* **Problem requirements**: Look through the entries below for the string "that", and copy each line where it is found.

* **Collection entries**:

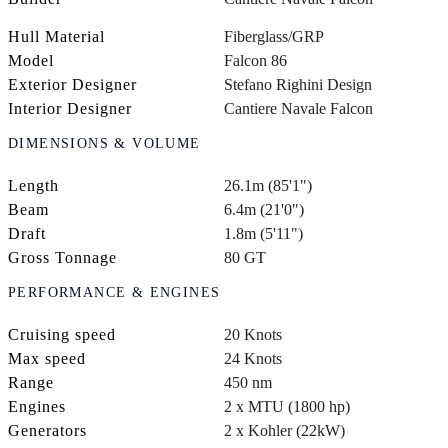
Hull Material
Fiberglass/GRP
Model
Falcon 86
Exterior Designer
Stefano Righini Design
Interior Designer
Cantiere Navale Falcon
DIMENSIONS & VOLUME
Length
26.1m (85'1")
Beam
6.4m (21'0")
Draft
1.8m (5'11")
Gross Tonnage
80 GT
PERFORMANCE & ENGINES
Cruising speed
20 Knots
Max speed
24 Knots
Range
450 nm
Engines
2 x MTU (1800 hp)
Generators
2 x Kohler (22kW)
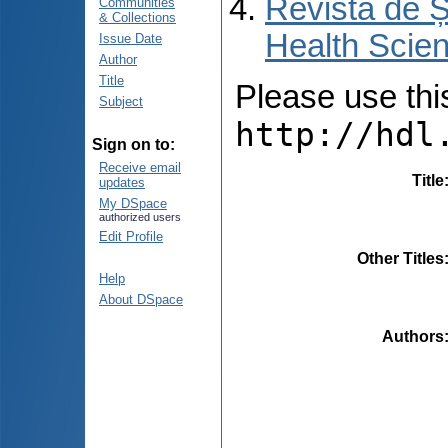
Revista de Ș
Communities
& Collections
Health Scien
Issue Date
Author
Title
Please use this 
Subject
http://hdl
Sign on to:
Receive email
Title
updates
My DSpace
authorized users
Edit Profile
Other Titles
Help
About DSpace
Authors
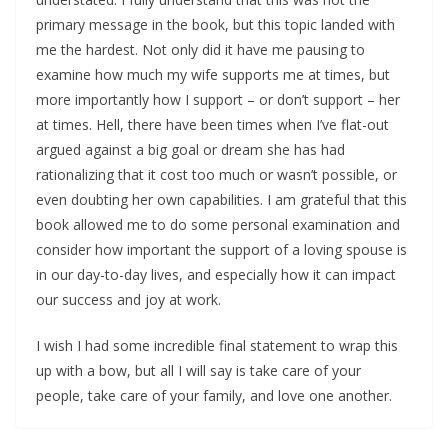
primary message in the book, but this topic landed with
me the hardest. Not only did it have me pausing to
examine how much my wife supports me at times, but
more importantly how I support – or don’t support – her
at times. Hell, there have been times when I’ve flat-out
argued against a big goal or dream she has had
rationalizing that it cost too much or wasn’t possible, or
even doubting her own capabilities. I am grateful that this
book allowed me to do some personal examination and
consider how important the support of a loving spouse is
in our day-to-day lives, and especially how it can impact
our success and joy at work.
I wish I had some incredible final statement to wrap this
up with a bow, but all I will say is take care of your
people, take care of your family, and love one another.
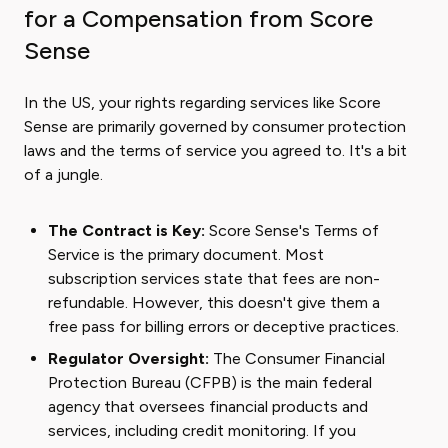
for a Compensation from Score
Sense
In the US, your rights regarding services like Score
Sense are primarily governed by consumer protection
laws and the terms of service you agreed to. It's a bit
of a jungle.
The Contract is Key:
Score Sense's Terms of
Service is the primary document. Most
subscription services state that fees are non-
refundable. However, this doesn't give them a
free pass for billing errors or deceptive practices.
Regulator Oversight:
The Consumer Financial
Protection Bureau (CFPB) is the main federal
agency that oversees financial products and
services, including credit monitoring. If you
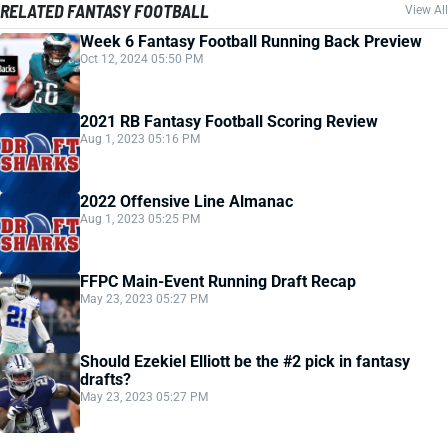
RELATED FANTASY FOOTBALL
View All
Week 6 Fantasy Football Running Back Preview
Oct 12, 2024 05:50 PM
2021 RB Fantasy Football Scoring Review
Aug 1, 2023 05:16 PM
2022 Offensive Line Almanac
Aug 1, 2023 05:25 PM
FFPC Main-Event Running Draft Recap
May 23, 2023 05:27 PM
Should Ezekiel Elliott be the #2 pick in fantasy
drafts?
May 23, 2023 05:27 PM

* **Output for this task**:
rationalizing that it cost too much or wasn’t possible, or
even doubting her own capabilities. I am grateful that this
subscription services state that fees are non-
agency that oversees financial products and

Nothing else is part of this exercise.